#### Texto para leitura ####

A invasão da Rússia à Ucrânia completa um mês nesta quinta-feira (24) com mais de 3,4 milhões de refugiados e cerca de mil mortos, conforme balanço prévio da Organização das Nações Unidas (ONU). Além das graves consequências humanitárias, a guerra também desestabilizou a economia mundial. No Brasil, os impactos já são observados por consumidores. Produtos básicos como leite, pão francês, carnes, ovos, óleo de soja, arroz, feijão e farinha de trigo tiveram os preços reajustados nas gôndolas dos supermercados. 

Levantamento da Confederação da Agricultura e Pecuária do Brasil (CNA), com base na bolsa de valores de Chicago, aponta que desde o início do conflito commodities agrícolas que são matéria-prima para diversos produtos consumidos diariamente pelos brasileiros foram reajustados. A soja, base do óleo usado na cozinha, subiu 1,78%. O milho, principal fonte de alimentação de aves, bovinos e suínos - incidindo sobre os preços da carne, ovos e leite - foi elevado em 8,81%. 

Já o trigo, utilizado em larga escala na indústria da panificação e de massas, cresceu 20,87%. Além das commodities, o preço dos combustíveis e do gás de cozinha também foi afetado por seguir a dinâmica do mercado internacional, conforme diretriz de gestão da Petrobras. A gasolina foi reajustada em 17% e o litro já chega a quase R$8, enquanto o diesel aumentou 25% e se aproxima de R$7. Na cozinha, o preço do gás subiu 16%. 

“Com a alta dos combustíveis, encarecendo as operações nas lavouras e o frete dos produtos, o produtor pagará mais para produzir alimentos. Todos os setores estão sendo impactados em geral”, atesta Caio Coimbra, gerente de agronegócio da Federação da Agricultura e Pecuária de Minas Gerais (Faemg). Uma das principais preocupações do setor diz respeito à oferta de fertilizantes, já que 25% dos químicos importados para a adubação no campo vem da Rússia.

Desde o início da guerra, os principais insumos utilizados nas lavouras, importados da Rússia, como a uréia, potássio e fósforo, também aumentaram de preço. Também há dificuldade no acesso aos fertilizantes, já que a saída de navios nos portos do leste europeu está mais demorada e burocrática. A situação, conforme Coimbra, gera incertezas e deve afetar a produção da safra de verão, prolongando o problema para o resto do ano. “Deverá resultar num produto mais caro, pois há um aquecimento da demanda mundial pelo produto”, afirma. 

A coordenadora do Núcleo de Inteligência de Mercado da CNA, Natália Fernandes, diz que o momento é delicado para os produtores rurais. Ela reforça que a safra plantada no segundo semestre pode ser afetada, principalmente se houver uma manutenção do conflito e das condições atuais de acesso aos fertilizantes e preços de commodities. “A gente não sabe como vai se dar o conflito. E mesmo com um cessar-fogo, as atividades não voltam de imediato”, afirma. 

Fernandes ainda alerta que a plantação de milho, prevista para ocorrer em abril na Ucrânia, bem como a colheita de trigo, em junho, na Rússia, podem não ocorrer em função da guerra. “O que a gente percebe é que ainda não houve impacto na questão de oferta, mas sim relacionados aos preços e riscos de restrições de produtos produzidos na Ucrânia e na Rússia”, analisa.

#### Dados fornecidos ####

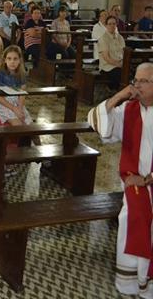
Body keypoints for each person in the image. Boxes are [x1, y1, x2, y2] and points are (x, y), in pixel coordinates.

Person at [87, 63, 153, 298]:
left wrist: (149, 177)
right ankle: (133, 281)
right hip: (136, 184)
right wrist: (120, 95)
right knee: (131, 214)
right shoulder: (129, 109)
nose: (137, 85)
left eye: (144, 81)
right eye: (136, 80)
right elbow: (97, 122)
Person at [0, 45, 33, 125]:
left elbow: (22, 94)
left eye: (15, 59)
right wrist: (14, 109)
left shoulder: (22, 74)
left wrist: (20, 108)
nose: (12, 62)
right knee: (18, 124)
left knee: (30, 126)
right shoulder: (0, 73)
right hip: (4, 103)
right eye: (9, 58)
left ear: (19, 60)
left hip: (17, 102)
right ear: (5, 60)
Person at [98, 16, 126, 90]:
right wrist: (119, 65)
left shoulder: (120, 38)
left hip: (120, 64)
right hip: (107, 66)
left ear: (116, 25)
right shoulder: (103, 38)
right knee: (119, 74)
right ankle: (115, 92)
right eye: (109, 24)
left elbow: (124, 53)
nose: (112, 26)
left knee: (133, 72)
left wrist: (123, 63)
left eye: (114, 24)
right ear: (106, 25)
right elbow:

####

Aplicação da leitura →
**a.** Traduza para o inglês esta frase do texto sobre a alta dos preços: "No Brasil, os impactos já são observados por consumidores."
**b.** Por favor, redigite o trecho do texto sobre a alta dos preços começando em "A invasão da" e indo até "gôndolas dos supermercados.".
As linhas não têm relação com o texto sobre a alta dos preços.

Respostas em ordem →
**a.** In Brazil, the impacts are already being observed by consumers.

**b.**
A invasão da Rússia à Ucrânia completa um mês nesta quinta-feira (24) com mais de 3,4 milhões de refugiados e cerca de mil mortos, conforme balanço prévio da Organização das Nações Unidas (ONU). Além das graves consequências humanitárias, a guerra também desestabilizou a economia mundial. No Brasil, os impactos já são observados por consumidores. Produtos básicos como leite, pão francês, carnes, ovos, óleo de soja, arroz, feijão e farinha de trigo tiveram os preços reajustados nas gôndolas dos supermercados.